Aereo has been silent on its own blog about the proceedings in front of the Supreme Court. It's latest entry was posted on Wednesday, offering advice on how to record live content to view later, the way many viewers do with their DVR.
New York Times reporter Farhad Manjoo suggests that a victory for Aero would be good for the cloud industry. However, he counters that the Aero service is not where it should be for consumers, suggesting that consumers need something better. Manjoo argues that if a consumer can set up an antenna and record a TV show, then shouldn’t a service be able to do the same?
"It’s a clever argument, one that highlights the extreme lengths that tech companies go to in order to avoid copyright restrictions. The argument is designed to show off the similarities between Aereo and more traditional cloud services like Dropbox — services that the Supreme Court would have to strive mightily to separate out of any ruling against Aereo," wrote Manjoo.

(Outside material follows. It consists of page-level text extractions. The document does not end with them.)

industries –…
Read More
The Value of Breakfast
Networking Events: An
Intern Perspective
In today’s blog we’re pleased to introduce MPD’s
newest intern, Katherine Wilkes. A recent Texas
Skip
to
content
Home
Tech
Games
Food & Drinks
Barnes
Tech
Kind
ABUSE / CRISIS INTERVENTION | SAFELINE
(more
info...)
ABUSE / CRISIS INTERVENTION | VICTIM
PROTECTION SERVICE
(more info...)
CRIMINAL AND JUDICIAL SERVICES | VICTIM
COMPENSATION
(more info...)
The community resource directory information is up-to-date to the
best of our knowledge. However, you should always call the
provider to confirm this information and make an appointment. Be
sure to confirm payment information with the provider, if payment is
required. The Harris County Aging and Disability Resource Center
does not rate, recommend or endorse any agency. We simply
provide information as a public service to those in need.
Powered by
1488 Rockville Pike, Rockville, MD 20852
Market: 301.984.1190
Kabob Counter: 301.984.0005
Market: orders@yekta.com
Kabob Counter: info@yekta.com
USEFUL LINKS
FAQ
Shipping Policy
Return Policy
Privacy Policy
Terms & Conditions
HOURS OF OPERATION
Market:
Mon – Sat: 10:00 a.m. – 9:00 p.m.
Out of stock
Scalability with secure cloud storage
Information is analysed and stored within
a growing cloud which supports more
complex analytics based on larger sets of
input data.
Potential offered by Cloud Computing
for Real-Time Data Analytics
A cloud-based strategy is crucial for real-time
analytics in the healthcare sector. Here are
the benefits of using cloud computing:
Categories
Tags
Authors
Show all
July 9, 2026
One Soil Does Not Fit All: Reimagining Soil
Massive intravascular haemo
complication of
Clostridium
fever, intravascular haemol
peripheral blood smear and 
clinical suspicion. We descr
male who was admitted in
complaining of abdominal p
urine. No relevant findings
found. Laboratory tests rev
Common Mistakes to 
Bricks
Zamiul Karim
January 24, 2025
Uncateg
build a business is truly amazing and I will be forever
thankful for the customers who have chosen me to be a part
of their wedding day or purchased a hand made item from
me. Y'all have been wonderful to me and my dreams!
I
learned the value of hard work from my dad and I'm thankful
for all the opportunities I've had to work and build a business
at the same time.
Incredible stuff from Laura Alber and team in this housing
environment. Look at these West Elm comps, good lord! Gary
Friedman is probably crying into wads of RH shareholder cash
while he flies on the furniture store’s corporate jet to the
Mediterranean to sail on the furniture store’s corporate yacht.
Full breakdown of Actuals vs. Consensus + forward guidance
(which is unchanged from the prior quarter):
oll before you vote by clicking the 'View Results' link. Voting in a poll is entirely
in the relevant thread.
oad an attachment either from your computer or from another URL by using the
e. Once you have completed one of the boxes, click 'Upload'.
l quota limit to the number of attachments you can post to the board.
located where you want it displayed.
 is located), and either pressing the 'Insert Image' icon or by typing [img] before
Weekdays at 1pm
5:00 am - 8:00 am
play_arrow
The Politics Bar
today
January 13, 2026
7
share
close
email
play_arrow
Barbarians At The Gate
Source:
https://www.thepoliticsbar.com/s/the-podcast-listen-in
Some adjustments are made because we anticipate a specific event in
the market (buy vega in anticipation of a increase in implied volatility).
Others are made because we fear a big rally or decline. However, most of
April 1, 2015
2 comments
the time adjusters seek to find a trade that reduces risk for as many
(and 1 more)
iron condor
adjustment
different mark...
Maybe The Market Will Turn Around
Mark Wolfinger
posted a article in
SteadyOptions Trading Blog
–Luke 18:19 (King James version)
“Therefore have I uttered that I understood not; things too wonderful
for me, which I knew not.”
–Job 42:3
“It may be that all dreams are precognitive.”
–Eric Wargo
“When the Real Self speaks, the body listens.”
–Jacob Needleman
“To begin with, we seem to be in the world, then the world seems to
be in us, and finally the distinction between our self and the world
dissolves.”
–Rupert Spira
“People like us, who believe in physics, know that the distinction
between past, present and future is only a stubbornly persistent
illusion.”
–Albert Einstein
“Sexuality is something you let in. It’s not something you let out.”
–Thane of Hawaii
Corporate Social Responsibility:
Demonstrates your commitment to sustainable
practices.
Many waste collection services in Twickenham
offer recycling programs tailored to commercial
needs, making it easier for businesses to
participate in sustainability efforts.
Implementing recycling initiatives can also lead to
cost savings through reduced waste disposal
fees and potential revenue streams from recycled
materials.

Broadcasters might not be looking to the cloud when it looks for a decision in this case. Aero charges a fee to consumers for streaming content of broadcast channels, which are essentially available for free (though networks charge cable operators to carry the channels and the fees are often passed down to the consumer). Some networks have threatened to move their content from the broadcast channels, in some cases running their shows on cable channels owned by the same company. If Aereo wins, the TV landscape could change dramatically.